Don't get me wrong, it's good that there are others looking out for the boys and I appreciate that, but I don't appreciate being left out of decisions as to what happens to them, and as such I am grateful for the conversation this evening. However on top of a long day today, an emotionally challenging one yesterday and a general tiredness for various reasons, I feel very much as though I am on a knife edge at the moment.
It's a fine line between maintaining a tight grip on things and staying in control, and that grip becoming too tight to the point where the darkness that is hovering around the edges at present takes over and smothers me. I'm not at the lowest point I've ever been at, but it's getting close, and that little voice inside that says 'you can do it, you'll get through it' is faltering. It's almost as if there is a second voice that is saying 'give up, let go, let the dark take over' and it's a frightening place to be. I know that, somehow, I will get through this phase, and that the fact I am so tired at present is contributing to it, but it is a fine line, and a fragile one. There are few people I can talk to, and it's an awkward one too in some respects as I am conscious of not wanting to take up someone else's time moaning on about stuff that is probably quite insignificant but for me right now is anything but. That in itself is also hard to handle as pre diagnosis I was very much in control of things and able to tackle anything and everything without 'wobbling' and generally falling apart.
Depression truly is a living nightmare. The constant battling with yourself because even in the dark days there's still a tiny part of you that criticises and says 'you can get over this, why are you being so weak?' It's hard, lonely, a dark and soulless place where nothing makes sense and there's no obvious way out. I am 'lucky' in that my symptoms aren't all that severe, but still, I've been in really dark places, almost incapable of seeing beyond that moment, unable to see life beyond the darkness. I have three beautiful children who unknowingly have and continue to be my saving grace, although they too can bring challenges and test my limits and capability.
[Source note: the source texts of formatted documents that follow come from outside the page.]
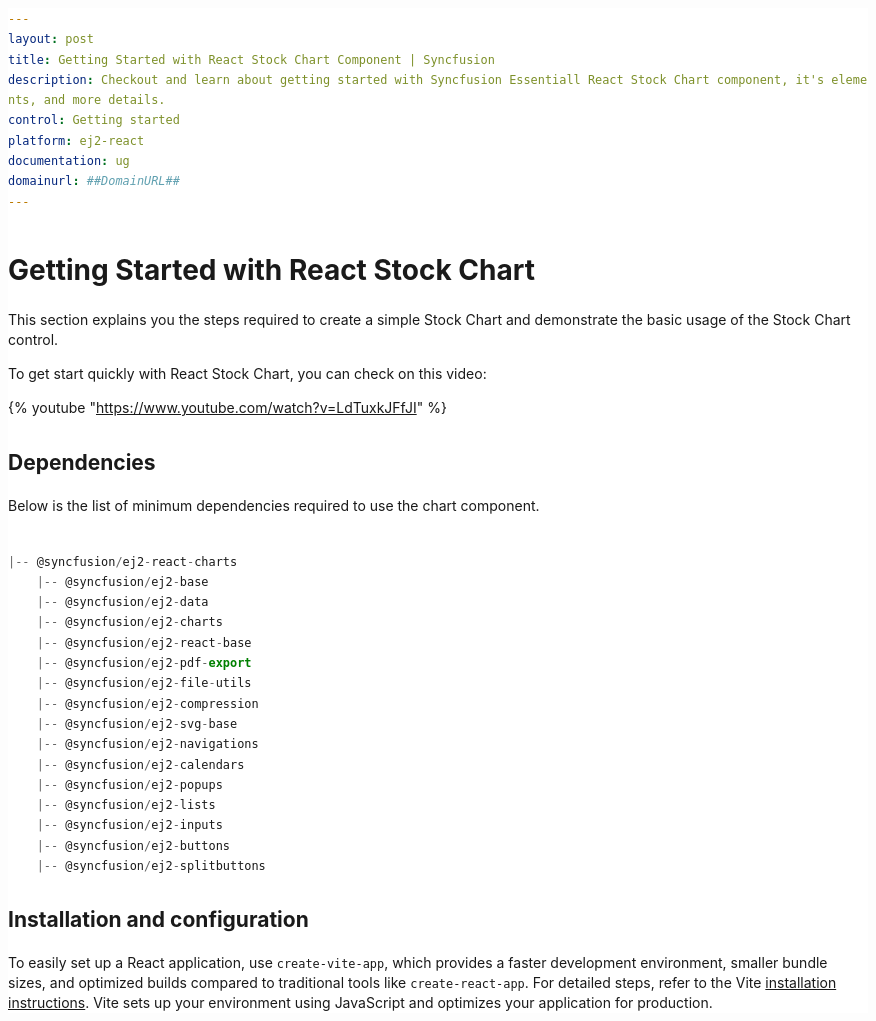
```yaml
---
layout: post
title: Getting Started with React Stock Chart Component | Syncfusion
description: Checkout and learn about getting started with Syncfusion Essentiall React Stock Chart component, it's elements, and more details.
control: Getting started 
platform: ej2-react
documentation: ug
domainurl: ##DomainURL##
---
```



# Getting Started with React Stock Chart

This section explains you the steps required to create a simple Stock Chart and demonstrate the basic usage of the Stock Chart control.

To get start quickly with React Stock Chart, you can check on this video:

{% youtube "https://www.youtube.com/watch?v=LdTuxkJFfJI" %}

## Dependencies

Below is the list of minimum dependencies required to use the chart component.

```javascript

|-- @syncfusion/ej2-react-charts
    |-- @syncfusion/ej2-base
    |-- @syncfusion/ej2-data
    |-- @syncfusion/ej2-charts
    |-- @syncfusion/ej2-react-base
    |-- @syncfusion/ej2-pdf-export
    |-- @syncfusion/ej2-file-utils
    |-- @syncfusion/ej2-compression
    |-- @syncfusion/ej2-svg-base
    |-- @syncfusion/ej2-navigations
    |-- @syncfusion/ej2-calendars
    |-- @syncfusion/ej2-popups
    |-- @syncfusion/ej2-lists
    |-- @syncfusion/ej2-inputs
    |-- @syncfusion/ej2-buttons
    |-- @syncfusion/ej2-splitbuttons

```

## Installation and configuration

To easily set up a React application, use `create-vite-app`, which provides a faster development environment, smaller bundle sizes, and optimized builds compared to traditional tools like `create-react-app`. For detailed steps, refer to the Vite [installation instructions](https://vitejs.dev/guide/). Vite sets up your environment using JavaScript and optimizes your application for production.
Nonetheless, in amongst the madness, there are milestones that have been reached. I've completed a year in post, and moved up the ranks in terms of how long my predecessors have remained in the post. I've achieved things personally and professionally in that time that I would never have dreamed of either, and both lost and found myself. There is more madness to come I am sure, and most definitely more milestones to mark too. One small step at a time, one small step at a time.